> _Task objective_: Repeat the records below exactly, beginning at the first line and finishing with the line that contains "Optimierung für Produkte".

Available data START

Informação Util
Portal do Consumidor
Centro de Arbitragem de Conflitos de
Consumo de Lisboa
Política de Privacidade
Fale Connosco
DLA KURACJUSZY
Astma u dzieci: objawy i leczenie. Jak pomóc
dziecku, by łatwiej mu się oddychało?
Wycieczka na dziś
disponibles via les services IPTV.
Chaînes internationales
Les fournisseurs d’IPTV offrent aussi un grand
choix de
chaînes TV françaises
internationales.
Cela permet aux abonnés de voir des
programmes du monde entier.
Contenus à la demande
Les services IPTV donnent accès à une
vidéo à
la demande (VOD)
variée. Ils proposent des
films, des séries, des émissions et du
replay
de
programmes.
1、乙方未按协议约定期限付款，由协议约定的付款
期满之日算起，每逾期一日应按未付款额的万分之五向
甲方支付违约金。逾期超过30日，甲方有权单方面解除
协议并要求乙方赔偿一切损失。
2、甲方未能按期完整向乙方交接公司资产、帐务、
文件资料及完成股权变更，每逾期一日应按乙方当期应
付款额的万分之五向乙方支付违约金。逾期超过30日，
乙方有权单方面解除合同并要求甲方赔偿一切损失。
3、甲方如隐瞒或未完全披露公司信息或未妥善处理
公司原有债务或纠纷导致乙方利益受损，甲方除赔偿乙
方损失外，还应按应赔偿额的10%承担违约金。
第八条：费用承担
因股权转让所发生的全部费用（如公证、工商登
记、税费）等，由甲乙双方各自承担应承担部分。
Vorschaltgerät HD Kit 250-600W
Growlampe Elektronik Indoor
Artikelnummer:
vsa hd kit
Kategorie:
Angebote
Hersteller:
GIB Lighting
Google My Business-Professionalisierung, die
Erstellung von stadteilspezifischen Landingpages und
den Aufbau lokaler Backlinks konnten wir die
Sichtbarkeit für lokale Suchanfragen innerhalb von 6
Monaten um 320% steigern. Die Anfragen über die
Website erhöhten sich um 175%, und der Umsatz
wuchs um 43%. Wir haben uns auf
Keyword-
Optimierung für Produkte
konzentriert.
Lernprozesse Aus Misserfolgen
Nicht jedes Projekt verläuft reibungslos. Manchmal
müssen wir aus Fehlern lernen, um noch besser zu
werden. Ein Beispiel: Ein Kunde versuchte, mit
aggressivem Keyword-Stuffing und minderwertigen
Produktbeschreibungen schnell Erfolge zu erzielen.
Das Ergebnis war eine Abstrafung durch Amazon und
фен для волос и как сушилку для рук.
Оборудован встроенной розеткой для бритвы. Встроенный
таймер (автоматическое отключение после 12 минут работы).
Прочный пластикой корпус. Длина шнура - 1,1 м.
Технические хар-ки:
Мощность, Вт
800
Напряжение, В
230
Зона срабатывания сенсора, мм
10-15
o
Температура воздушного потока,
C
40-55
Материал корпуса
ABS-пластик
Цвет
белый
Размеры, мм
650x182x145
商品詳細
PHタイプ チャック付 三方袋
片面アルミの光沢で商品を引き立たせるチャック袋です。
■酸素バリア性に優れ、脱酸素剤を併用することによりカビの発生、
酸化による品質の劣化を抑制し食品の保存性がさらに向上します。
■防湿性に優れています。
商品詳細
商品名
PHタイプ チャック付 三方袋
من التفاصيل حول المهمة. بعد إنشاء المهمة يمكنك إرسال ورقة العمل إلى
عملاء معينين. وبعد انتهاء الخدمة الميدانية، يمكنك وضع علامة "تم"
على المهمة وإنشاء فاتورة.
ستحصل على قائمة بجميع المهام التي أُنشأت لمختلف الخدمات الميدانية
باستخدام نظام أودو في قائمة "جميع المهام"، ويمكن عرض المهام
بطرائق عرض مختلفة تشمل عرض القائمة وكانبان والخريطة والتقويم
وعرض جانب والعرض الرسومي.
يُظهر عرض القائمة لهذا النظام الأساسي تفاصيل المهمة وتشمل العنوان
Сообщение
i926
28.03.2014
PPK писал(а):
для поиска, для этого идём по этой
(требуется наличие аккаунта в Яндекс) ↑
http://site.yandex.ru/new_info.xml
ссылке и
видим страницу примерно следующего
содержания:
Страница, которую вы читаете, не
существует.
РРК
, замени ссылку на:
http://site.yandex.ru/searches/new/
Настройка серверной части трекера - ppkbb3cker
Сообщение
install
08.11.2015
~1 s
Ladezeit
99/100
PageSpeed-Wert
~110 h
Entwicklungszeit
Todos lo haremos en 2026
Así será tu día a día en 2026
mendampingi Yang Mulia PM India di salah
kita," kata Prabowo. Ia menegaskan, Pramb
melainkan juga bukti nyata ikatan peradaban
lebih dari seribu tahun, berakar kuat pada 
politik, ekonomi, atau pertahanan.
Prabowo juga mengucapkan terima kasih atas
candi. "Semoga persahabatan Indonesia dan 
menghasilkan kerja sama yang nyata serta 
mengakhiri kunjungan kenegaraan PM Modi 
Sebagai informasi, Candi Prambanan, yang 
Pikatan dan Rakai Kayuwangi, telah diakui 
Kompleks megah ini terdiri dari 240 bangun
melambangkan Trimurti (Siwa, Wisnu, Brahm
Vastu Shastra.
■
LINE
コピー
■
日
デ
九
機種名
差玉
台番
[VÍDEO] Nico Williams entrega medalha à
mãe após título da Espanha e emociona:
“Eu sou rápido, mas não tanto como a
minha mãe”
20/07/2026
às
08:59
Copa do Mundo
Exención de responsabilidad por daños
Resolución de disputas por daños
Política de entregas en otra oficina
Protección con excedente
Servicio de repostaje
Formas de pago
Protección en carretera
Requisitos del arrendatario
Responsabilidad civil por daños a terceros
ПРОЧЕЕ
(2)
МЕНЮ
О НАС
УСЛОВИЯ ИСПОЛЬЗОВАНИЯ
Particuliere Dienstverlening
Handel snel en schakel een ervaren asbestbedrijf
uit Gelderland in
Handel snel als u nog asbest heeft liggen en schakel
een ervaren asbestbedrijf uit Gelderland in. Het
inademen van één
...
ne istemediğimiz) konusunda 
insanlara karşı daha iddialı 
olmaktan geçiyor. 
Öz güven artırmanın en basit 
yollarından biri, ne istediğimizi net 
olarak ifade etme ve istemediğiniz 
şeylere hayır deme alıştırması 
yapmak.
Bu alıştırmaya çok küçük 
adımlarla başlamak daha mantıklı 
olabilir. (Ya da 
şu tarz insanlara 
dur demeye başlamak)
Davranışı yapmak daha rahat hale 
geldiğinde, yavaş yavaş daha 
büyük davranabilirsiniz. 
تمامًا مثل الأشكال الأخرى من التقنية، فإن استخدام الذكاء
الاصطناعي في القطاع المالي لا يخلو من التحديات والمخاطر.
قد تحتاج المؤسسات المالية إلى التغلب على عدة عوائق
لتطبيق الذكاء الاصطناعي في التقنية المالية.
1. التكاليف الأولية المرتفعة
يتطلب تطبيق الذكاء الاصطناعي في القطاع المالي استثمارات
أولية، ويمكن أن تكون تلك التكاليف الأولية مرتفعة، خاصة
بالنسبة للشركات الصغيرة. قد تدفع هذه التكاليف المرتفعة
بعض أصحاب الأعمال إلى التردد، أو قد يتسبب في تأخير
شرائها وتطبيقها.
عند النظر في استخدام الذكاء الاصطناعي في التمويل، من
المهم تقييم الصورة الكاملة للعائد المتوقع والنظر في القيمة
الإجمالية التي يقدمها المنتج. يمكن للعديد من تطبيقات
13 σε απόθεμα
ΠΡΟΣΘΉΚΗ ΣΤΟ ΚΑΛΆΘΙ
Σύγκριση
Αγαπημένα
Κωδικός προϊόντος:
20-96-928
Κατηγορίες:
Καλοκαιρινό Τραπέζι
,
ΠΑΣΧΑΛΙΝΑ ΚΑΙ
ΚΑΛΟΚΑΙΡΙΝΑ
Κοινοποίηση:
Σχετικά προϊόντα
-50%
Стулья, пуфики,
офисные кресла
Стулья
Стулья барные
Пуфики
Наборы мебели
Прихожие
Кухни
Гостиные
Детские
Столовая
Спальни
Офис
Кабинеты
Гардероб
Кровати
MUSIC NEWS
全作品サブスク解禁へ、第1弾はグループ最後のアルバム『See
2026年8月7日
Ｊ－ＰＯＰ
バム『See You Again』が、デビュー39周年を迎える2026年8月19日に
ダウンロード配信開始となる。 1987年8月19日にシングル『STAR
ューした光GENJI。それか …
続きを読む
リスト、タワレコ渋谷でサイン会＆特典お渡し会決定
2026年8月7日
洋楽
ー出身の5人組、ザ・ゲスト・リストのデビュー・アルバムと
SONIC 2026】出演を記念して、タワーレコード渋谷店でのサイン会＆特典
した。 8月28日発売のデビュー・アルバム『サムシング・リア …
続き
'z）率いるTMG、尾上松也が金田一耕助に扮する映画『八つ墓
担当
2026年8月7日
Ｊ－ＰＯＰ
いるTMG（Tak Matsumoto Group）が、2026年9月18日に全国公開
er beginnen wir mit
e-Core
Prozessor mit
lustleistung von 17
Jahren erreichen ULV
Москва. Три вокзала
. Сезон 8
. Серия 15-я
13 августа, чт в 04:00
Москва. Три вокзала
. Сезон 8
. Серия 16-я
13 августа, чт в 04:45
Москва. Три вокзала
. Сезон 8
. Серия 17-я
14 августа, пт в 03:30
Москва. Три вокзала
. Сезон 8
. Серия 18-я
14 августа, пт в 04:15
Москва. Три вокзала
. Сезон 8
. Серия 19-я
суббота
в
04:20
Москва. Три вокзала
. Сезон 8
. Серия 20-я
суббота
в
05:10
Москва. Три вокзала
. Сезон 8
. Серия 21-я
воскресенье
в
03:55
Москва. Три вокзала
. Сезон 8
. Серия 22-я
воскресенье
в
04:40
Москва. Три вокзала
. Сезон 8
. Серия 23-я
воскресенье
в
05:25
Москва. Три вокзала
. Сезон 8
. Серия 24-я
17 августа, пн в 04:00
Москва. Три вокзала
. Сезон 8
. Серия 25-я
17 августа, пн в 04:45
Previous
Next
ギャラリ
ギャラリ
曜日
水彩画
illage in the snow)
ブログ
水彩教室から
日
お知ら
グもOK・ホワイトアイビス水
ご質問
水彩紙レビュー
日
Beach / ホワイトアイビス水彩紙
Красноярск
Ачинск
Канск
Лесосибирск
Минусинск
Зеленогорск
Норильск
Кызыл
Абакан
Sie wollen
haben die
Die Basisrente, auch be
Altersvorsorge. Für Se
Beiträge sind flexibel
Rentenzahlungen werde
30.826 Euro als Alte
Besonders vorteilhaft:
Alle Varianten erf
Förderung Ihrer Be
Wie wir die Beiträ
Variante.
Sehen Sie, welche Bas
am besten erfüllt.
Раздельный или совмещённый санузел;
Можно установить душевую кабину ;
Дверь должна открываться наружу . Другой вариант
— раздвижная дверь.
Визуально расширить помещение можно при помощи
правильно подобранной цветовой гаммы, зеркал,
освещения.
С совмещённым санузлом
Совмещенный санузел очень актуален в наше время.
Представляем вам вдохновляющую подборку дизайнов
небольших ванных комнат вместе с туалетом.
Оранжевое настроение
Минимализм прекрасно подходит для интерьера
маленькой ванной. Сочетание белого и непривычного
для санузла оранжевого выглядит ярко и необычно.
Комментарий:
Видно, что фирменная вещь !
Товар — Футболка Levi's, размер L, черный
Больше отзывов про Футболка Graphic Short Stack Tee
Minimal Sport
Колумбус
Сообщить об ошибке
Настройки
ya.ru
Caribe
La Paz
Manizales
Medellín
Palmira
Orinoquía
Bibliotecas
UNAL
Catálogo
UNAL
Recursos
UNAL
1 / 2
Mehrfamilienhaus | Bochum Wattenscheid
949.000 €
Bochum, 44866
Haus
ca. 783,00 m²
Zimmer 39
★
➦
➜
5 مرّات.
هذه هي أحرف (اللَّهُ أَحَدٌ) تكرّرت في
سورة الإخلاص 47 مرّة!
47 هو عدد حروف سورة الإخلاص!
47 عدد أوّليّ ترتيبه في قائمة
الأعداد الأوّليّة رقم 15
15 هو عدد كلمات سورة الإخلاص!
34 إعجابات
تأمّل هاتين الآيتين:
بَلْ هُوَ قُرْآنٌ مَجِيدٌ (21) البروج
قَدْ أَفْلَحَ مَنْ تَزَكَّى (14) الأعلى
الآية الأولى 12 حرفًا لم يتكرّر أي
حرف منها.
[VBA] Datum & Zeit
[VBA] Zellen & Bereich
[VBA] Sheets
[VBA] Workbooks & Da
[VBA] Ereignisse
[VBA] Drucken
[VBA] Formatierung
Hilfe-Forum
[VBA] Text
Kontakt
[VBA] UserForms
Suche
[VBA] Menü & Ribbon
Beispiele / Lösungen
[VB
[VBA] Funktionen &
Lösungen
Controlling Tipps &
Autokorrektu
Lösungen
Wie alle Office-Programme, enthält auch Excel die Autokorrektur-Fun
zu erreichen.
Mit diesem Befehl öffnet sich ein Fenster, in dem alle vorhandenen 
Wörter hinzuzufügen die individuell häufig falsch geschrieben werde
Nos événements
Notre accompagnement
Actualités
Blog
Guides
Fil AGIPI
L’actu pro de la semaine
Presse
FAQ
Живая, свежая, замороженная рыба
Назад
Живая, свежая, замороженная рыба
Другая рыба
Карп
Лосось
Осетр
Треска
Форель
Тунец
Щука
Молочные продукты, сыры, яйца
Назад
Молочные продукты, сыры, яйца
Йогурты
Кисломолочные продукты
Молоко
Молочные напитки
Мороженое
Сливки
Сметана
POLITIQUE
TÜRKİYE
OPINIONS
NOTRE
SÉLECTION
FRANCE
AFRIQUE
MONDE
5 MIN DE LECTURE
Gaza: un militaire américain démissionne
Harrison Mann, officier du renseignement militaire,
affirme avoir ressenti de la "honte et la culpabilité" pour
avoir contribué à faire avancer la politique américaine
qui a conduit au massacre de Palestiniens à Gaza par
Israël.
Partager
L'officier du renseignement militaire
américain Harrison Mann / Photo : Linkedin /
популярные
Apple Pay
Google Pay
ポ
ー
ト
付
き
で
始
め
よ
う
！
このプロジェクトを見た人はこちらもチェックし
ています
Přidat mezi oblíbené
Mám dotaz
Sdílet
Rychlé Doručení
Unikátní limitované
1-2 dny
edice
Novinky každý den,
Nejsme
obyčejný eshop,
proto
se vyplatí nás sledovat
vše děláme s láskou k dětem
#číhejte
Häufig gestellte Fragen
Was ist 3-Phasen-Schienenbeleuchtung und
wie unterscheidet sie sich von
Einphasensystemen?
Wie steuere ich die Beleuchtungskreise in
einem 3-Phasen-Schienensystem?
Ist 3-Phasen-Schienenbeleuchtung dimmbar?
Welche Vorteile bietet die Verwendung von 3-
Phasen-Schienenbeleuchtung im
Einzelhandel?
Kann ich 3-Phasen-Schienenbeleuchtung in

Available data END

> _Result for this exercise_:
Informação Util
Portal do Consumidor
Centro de Arbitragem de Conflitos de
Consumo de Lisboa
Política de Privacidade
Fale Connosco
DLA KURACJUSZY
Astma u dzieci: objawy i leczenie. Jak pomóc
dziecku, by łatwiej mu się oddychało?
Wycieczka na dziś
disponibles via les services IPTV.
Chaînes internationales
Les fournisseurs d’IPTV offrent aussi un grand
choix de
chaînes TV françaises
internationales.
Cela permet aux abonnés de voir des
programmes du monde entier.
Contenus à la demande
Les services IPTV donnent accès à une
vidéo à
la demande (VOD)
variée. Ils proposent des
films, des séries, des émissions et du
replay
de
programmes.
1、乙方未按协议约定期限付款，由协议约定的付款
期满之日算起，每逾期一日应按未付款额的万分之五向
甲方支付违约金。逾期超过30日，甲方有权单方面解除
协议并要求乙方赔偿一切损失。
2、甲方未能按期完整向乙方交接公司资产、帐务、
文件资料及完成股权变更，每逾期一日应按乙方当期应
付款额的万分之五向乙方支付违约金。逾期超过30日，
乙方有权单方面解除合同并要求甲方赔偿一切损失。
3、甲方如隐瞒或未完全披露公司信息或未妥善处理
公司原有债务或纠纷导致乙方利益受损，甲方除赔偿乙
方损失外，还应按应赔偿额的10%承担违约金。
第八条：费用承担
因股权转让所发生的全部费用（如公证、工商登
记、税费）等，由甲乙双方各自承担应承担部分。
Vorschaltgerät HD Kit 250-600W
Growlampe Elektronik Indoor
Artikelnummer:
vsa hd kit
Kategorie:
Angebote
Hersteller:
GIB Lighting
Google My Business-Professionalisierung, die
Erstellung von stadteilspezifischen Landingpages und
den Aufbau lokaler Backlinks konnten wir die
Sichtbarkeit für lokale Suchanfragen innerhalb von 6
Monaten um 320% steigern. Die Anfragen über die
Website erhöhten sich um 175%, und der Umsatz
wuchs um 43%. Wir haben uns auf
Keyword-
Optimierung für Produkte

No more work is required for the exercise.